In 1936, she signed with Warner Bros. and followed the usual path for young actresses under studio contract: incidental roles in major features, featured roles in minor features, and ingenue roles in westerns. She appeared in Here Comes Carter with Warner leading man Ross Alexander; they were married that year. A reviewer wrote "she was just one of those girls who has learned to croon for the microphone, and let the rest of the world go hang".
Warner did not pick up her option after one year, and she began freelancing. Most of her appearances in 1937 and 1938 were for Monogram Pictures, where she usually played leads.
From 1942 she worked mostly for the lower-budget independent companies: PRC, Monogram, Republic. She had two assignments with Columbia, the 1943 serial The Secret Code and the 1947 comedy feature Blondie's Holiday. By the late 1940s her roles were smaller and she often worked without screen credit. Nagel later worked on television in episodes of The Range Rider (1951) and Circus Boy (1957).
Radio
Vintage-radio buffs best know Anne Nagel as Britt Reid's confidante Lenore Case in The Green Hornet.[5] In 1943, she was the vocalist on the audience-participation musical quiz program Scramby Amby.[6]
Personal life and death
On September 17, 1936, Nagel married actor Ross Alexander,[7] who committed suicide in 1937 [note 2][2] when beset with heavy financial burdens he could not resolve.

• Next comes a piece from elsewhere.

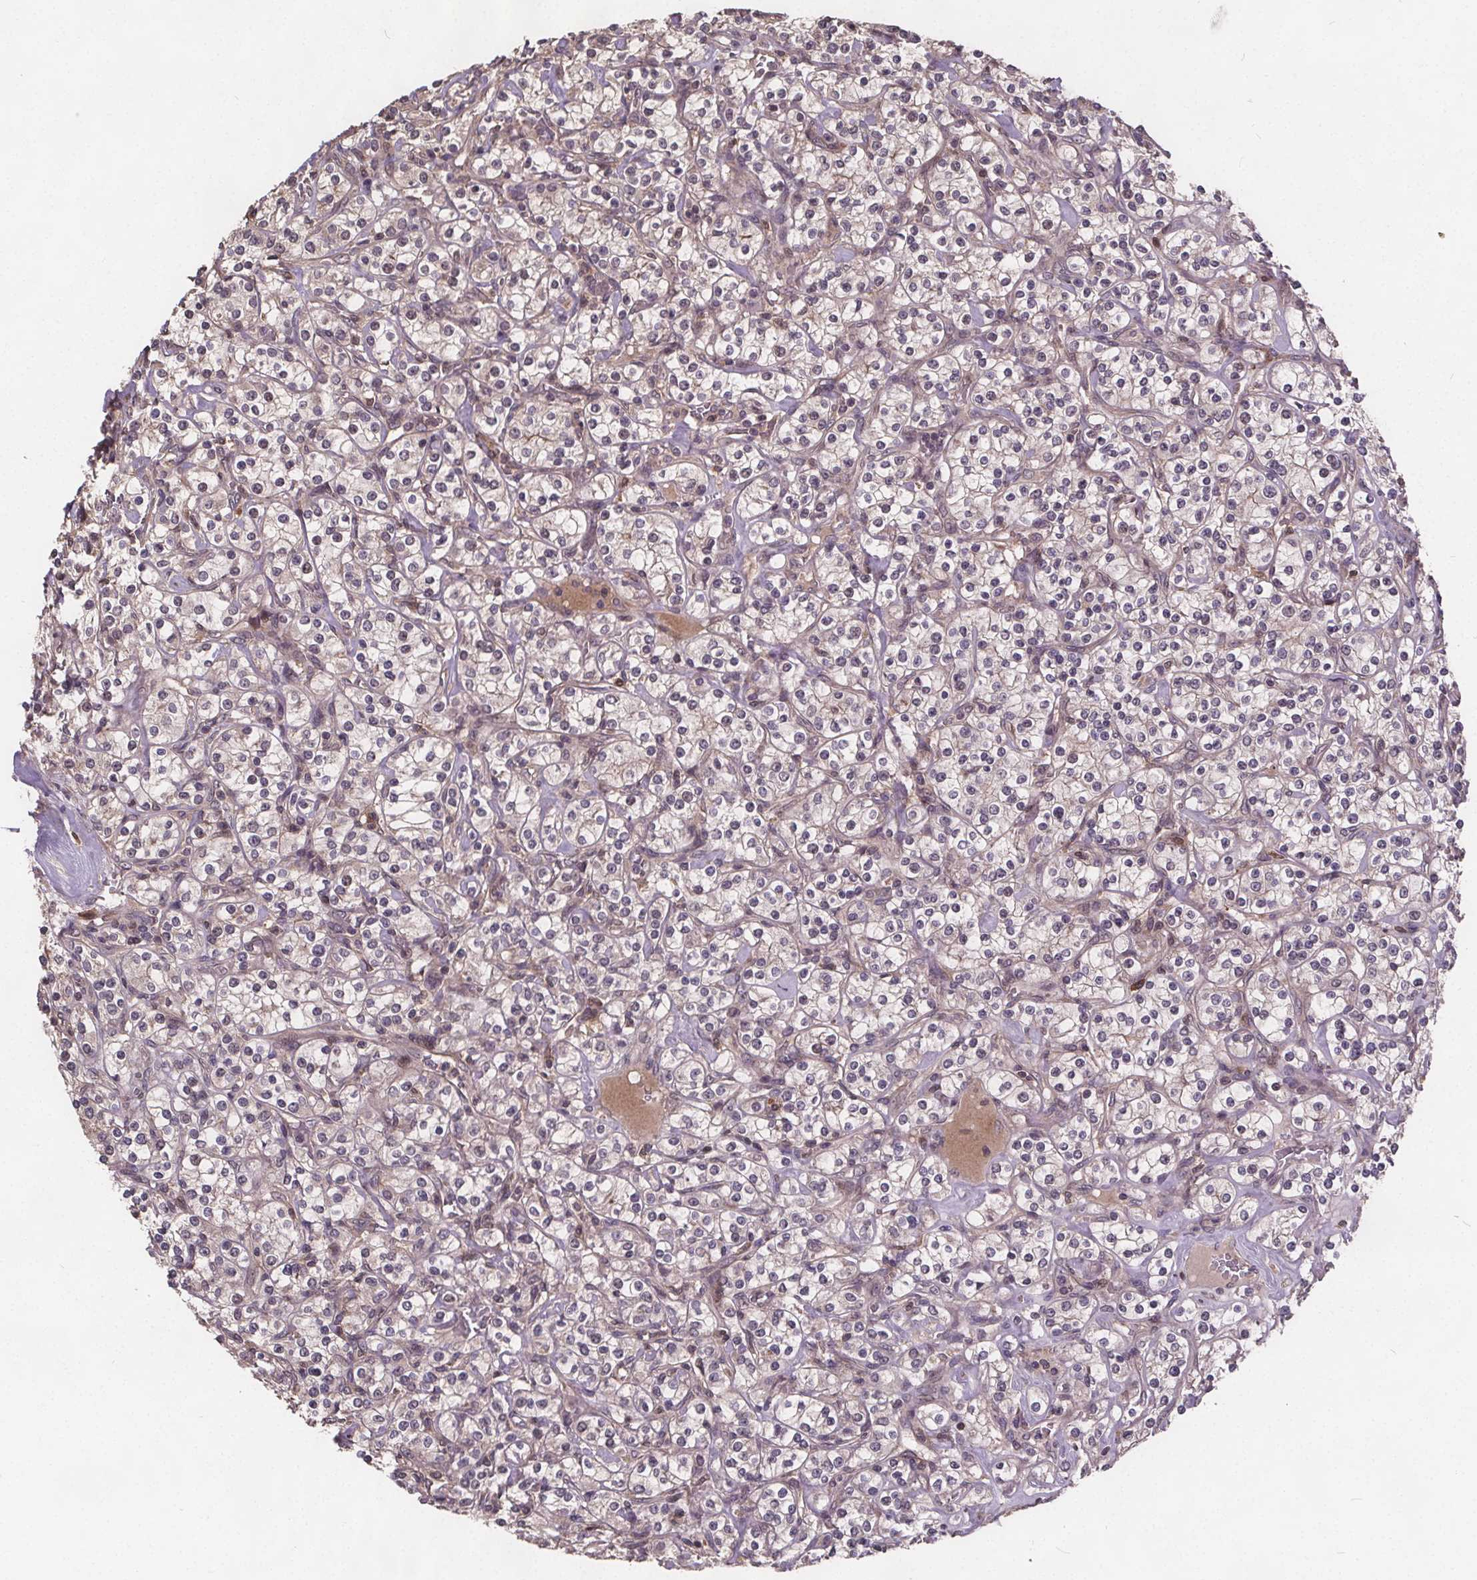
{"staining": {"intensity": "weak", "quantity": "<25%", "location": "cytoplasmic/membranous,nuclear"}, "tissue": "renal cancer", "cell_type": "Tumor cells", "image_type": "cancer", "snomed": [{"axis": "morphology", "description": "Adenocarcinoma, NOS"}, {"axis": "topography", "description": "Kidney"}], "caption": "Protein analysis of renal adenocarcinoma displays no significant staining in tumor cells.", "gene": "USP9X", "patient": {"sex": "male", "age": 77}}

Four years later, Nagel married Air Force Lt. Col. James H. Keenan on December 4, 1941.[8] The marriage ended in divorce on May 22, 1951.[9]
In December 1947, Nagel filed a lawsuit in Superior Court against Hollywood physician and surgeon Franklyn Thorpe (former husband of actress Mary Astor). In the suit, Nagel demanded $350,000 in damages and alleged that, while performing an appendectomy on her in 1936, Thorpe had removed other organs without her knowledge or consent, rendering her infertile. [10][2]: 21 Nagel claimed she was unaware of her infertility until January 1947, but Thorpe countered that she was "well aware of the nature of the surgery".[2]: 21
Nagel died at Sunray North Convalescent Hospital in Hollywood, California in 1966, aged 50, following surgery for liver cancer. She is buried, with no marker, in Holy Cross Cemetery in Culver City, California.[2]: 22–23
^An Associated Press story about Nagel's filing papers to marry Keenan states "The actress...listed her maiden name as Anna Marie Donan, born in Malden, a Boston suburb..."
^Alexander "... went into his Van Nuys barn and reportedly fired a rifle into his mouth as his bride of four months sat quietly knitting in the house".